Over that 30 years the only change in personal lifestyles has been markedly increased consumption despite the dire warnings. The Prime Minister makes the occasional high-minded speech, editors compose editorials, journalists write well-researched articles, but as far as giving a lead on changing behaviour is concerned we have a vacuum at the top. Politicians don't discuss or decide issues in a stated context of the environment, they don't set a personal example, and our-votes-at-any-price government lacks the moral fibre to send the gentlest of lifestyle messages. Tony Blair is certainly not noted for putting his personal family choices where his environmental mouth is, illustrated again this year in the number of air pollution miles covered by his family in pursuit of holidays.

Everybody takes limits of other sorts for granted. We all prioritise our spending within the limits of what we can afford, but most people would be staggered to be required to spend from an environmental account which limits carbon spending.
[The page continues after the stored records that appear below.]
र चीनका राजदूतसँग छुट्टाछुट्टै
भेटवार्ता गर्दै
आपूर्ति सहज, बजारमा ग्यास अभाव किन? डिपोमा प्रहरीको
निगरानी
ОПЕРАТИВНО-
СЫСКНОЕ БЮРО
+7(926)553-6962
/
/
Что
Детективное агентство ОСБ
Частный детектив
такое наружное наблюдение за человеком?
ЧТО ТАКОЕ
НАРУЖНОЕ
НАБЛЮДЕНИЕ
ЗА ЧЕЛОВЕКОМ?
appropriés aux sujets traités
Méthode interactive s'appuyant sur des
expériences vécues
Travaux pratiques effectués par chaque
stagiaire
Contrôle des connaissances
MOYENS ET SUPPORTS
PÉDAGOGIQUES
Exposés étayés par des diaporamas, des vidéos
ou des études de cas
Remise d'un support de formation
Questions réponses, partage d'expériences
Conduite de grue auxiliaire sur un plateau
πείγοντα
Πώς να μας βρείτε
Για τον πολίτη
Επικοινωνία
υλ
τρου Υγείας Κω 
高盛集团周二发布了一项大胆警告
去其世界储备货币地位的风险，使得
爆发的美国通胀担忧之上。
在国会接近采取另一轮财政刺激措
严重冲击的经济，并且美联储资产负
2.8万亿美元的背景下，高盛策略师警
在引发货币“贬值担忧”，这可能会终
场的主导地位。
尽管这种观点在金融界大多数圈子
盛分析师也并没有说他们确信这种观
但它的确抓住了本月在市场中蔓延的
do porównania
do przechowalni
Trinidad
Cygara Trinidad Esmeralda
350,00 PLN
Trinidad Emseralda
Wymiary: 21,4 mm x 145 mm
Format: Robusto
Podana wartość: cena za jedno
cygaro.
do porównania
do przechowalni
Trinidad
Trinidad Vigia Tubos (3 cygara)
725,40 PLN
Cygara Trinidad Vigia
Information is fine but it makes no changes. People in public life must lead.

DAVID HUGHES
London N14

Put a Cork in it

Sir: Mike Nolan (letter, 23 August) is perhaps also lacking some geographical knowledge. The British Isles is a geographical term for a group of islands lying off the north-west coast of mainland Europe. It is as appropriate to include Cork in any heading "Britain" as it is Douglas (Isle of Man) or Newport (Isle of Wight). Is it possible that he is muddling geography with politics?

BEN ELLIS
Thames Ditton, Surrey

Lost in the post

Sir: Simon Fairlie (letter, 23 August) hasn't realised that the post has already suffered the fate of the railways. Royal Mail and Parcel Force are separate and mutually-loathing organisations. The Post Office has lost any sense that its core business is to provide a portal to delivery services. This week its management has decided that its core business is selling car insurance. Last week it was foreign exchange. Unsurprisingly, more and more post offices are closing. The solution is simple: re-create a unified organisation, primarily devoted to mail-handling.

TREVOR PATEMAN
Brighton

Rwandan response

Sir: Aid budget support to Rwanda is completely transparent and is closely monitored by all development partners, Bretton Woods institutions and our parliament. Allegations that aid money to Rwanda is used to fuel the war in the east of the Democratic Republic of Congo ("Are their guns paid for with British aid?", 10 August) are completely unfounded. The DRC has found it impossible to control its borders and territory and Rwanda is paying the price.

CLAVER GATETE
Secretary General and Secretary to the Treasury, Ministry of Finance and Economic Planning, Government of the Republic of Rwanda, Kigali

Savoy grilling

Sir: With A-level pass rates nearing 100 per cent, surely it is time to ponder the words of W S Gilbert: "When everyone is somebodee/ Then no one's anybody!"